La ripresa comincia con gli stessi ventidue in campo e gli ospiti rientrano dagli spogliatoi con maggiore convinzione. Al 47' è ancora Abbate, questa volta servito da Russo, a impegnare Servili. Passano solo tre minuti e Ferrari, lanciato ancora da Russo, si trova a tu per tu con Servili il quale, in uscita disperata, lo atterra. Borriello indica il dischetto e lo stesso Ferrari, al 51', trasforma il rigore con una conclusione potente. L'Alessandria non si abbatte, riordina le idee ed alla prima vera occasione riesce a pareggiare. Al 55', infatti, dopo un duetto con Bonomi, Bondi innesca Scappini che tira prontamente, Rafael si supera per respingere, ma Martini è il più lesto di tutti ed insacca di testa. Al 68' Mandorlini inserisce Martina Rini al posto di un deludente Pichlman e dirotta Mancini nel tridente. La fatica comincia a farsi sentire, soprattutto nelle fila dei grigi, con alcuni elementi colpiti dai crampi. Al 78' ancora una volta Ferrari si invola verso la rete alessandrina, evita Servili, ma si allarga troppo, non riesce a concludere verso la porta sguarnita e consente alla difesa grigia di liberare. Nei gialloblù entra anche Le Noci, che si fa subito vedere con una bella conclusione, respinta dalla difesa. La partita volge al termine, ma le emozioni non mancano. All'89' l'Alessandria ottiene una punizione dal limite, Artico, che dieci minuti prima aveva rilevato Martini, si incarica della battuta e con precisione chirurgica trafigge Rafael aggirando la barriera con un tiro a pelo d'erba. L'Hellas tenta una reazione veemente ed immediata, ma al 92' una rete di Martina Rini, su taglio di Le Noci, viene annullata per fuorigioco. Si spengono così le speranze per gli scaligeri. L'Alessandria, quindi, può festeggiare insieme ai tifosi, dopo aver evidenziato tutto il suo carattere vincendo ancora una volta una partita nei minuti finali e, soprattutto, dimostrando che lo scivolone di Sorrento è ormai archiviato. L'Hellas, dopo tre vittorie consecutive, esce sconfitto dal Moccagatta con una prestazione, forse, inferiore alle attese.

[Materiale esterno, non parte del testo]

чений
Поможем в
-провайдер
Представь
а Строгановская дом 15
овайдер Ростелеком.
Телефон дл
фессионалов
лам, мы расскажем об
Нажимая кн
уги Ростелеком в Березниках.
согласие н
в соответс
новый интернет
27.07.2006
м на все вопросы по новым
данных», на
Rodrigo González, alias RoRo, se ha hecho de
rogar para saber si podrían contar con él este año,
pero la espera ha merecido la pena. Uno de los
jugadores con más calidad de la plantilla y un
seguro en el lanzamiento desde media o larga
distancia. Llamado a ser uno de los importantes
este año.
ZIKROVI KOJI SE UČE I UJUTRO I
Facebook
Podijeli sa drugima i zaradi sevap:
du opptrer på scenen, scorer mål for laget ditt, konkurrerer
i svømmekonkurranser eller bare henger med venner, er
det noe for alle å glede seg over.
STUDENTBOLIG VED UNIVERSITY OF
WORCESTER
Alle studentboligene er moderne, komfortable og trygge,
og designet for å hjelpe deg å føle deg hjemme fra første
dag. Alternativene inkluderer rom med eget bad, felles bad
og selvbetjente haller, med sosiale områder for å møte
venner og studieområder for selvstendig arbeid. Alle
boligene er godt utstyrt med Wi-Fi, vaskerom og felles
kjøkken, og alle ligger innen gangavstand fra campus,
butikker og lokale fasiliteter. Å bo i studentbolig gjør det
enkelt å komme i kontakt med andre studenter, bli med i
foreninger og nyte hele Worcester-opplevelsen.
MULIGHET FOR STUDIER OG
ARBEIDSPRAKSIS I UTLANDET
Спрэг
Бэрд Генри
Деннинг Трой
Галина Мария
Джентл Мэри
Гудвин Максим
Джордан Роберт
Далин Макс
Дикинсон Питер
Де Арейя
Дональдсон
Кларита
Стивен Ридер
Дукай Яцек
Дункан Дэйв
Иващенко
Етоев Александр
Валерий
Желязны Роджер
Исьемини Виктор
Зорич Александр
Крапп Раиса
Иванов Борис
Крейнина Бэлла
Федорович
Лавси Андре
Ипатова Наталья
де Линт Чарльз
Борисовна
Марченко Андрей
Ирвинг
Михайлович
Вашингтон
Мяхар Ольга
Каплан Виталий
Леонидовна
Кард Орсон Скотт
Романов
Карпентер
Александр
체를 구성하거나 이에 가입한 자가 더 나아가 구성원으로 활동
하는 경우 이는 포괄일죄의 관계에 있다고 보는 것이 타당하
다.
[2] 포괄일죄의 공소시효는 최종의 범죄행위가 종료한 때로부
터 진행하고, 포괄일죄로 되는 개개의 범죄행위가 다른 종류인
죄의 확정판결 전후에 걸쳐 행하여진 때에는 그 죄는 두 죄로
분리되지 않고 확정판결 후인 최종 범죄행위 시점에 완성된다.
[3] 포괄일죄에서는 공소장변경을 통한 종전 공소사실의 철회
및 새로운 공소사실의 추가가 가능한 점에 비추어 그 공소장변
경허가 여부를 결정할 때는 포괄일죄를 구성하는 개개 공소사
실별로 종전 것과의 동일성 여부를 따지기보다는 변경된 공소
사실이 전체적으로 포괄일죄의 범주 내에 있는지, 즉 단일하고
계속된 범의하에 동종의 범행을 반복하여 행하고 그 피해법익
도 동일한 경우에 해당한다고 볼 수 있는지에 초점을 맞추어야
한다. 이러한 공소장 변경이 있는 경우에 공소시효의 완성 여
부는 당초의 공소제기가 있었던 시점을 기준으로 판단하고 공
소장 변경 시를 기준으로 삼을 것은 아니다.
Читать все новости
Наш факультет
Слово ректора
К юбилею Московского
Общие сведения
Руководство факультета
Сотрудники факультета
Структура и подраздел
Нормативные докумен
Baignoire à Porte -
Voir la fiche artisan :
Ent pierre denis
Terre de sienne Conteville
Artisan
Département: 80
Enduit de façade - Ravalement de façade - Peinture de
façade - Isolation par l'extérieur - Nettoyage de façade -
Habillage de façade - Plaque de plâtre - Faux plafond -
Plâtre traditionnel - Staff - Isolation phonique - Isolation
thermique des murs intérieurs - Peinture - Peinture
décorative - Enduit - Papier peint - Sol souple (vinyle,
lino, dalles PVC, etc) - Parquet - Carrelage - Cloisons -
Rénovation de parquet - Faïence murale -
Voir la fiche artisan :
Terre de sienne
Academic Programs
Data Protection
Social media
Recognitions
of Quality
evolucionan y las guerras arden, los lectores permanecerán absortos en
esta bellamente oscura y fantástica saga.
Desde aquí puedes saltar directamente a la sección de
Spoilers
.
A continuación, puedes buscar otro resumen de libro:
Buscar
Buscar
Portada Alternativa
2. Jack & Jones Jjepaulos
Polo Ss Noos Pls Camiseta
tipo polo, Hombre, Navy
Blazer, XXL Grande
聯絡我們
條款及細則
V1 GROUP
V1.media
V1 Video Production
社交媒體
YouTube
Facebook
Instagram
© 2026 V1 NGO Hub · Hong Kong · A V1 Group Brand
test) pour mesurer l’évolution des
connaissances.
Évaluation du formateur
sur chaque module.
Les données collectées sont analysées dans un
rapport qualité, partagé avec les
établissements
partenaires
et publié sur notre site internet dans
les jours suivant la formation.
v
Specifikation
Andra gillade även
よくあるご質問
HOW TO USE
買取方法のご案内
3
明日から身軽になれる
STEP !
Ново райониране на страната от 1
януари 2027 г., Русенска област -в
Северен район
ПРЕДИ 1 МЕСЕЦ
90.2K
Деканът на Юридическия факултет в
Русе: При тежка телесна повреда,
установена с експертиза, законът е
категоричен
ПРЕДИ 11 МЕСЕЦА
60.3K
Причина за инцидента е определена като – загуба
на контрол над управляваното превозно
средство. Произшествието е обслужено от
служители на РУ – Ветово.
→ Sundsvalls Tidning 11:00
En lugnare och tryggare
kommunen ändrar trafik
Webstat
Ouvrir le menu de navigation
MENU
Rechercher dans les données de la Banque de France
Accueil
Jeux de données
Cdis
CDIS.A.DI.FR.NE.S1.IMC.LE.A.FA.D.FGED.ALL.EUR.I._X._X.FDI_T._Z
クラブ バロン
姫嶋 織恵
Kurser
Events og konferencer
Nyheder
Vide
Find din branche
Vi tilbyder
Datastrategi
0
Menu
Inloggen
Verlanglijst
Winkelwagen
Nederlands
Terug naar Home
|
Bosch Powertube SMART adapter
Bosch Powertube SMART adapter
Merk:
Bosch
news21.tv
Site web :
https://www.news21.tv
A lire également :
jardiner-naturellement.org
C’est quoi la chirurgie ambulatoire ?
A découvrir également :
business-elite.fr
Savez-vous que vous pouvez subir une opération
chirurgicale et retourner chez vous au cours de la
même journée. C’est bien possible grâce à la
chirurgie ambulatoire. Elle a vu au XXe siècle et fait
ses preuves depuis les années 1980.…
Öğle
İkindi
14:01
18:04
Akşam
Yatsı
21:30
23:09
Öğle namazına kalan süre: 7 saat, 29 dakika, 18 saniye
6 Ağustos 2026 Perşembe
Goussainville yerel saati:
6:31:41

Alessandria-Hellas Verona 2-1

Alessandria (4-2-3-1): Servili; Pucino, Ghinassi, Cammaroto, Bonomi; Damonte, Camillucci; Croce (65' Negrini), Martini (79' Artico), Bondi (91' Segarelli); Scappini. A disposizione: De Marco, Procida, Menassi, Marchesetti. Allenatore Maurizio Sarri.
H. Verona (4-3-3): Rafael; Abbate, Vergini, Ceccarelli, Scaglia; Russo, Esposito (68' Paghera), Mancini; Pichlmann (68' Martina Rini), Ferrari, Berrettoni (77' Le Noci). A disposizione: Caroppo, Cangi, Garzon, Tiboni. Allenatore Andrea Mandorlini.

Arbitro: Borriello di Mantova (Tolfo - De Cristian)

Marcatori: Ferrari (V) al 51' su rig., Martini (A) al 55', Artico (A) all'89'

Note: giornata di pioggia, terreno in ottime condizioni; ammoniti Bondi, Croce, Servili, Cammaroto, Pucino e Scaglia; calci d'angolo 8-3; recupero 1'+5'; spettatori 2.700 circa (paganti 2.028, abbonati 422) con circa 500 tifosi provenienti da Verona.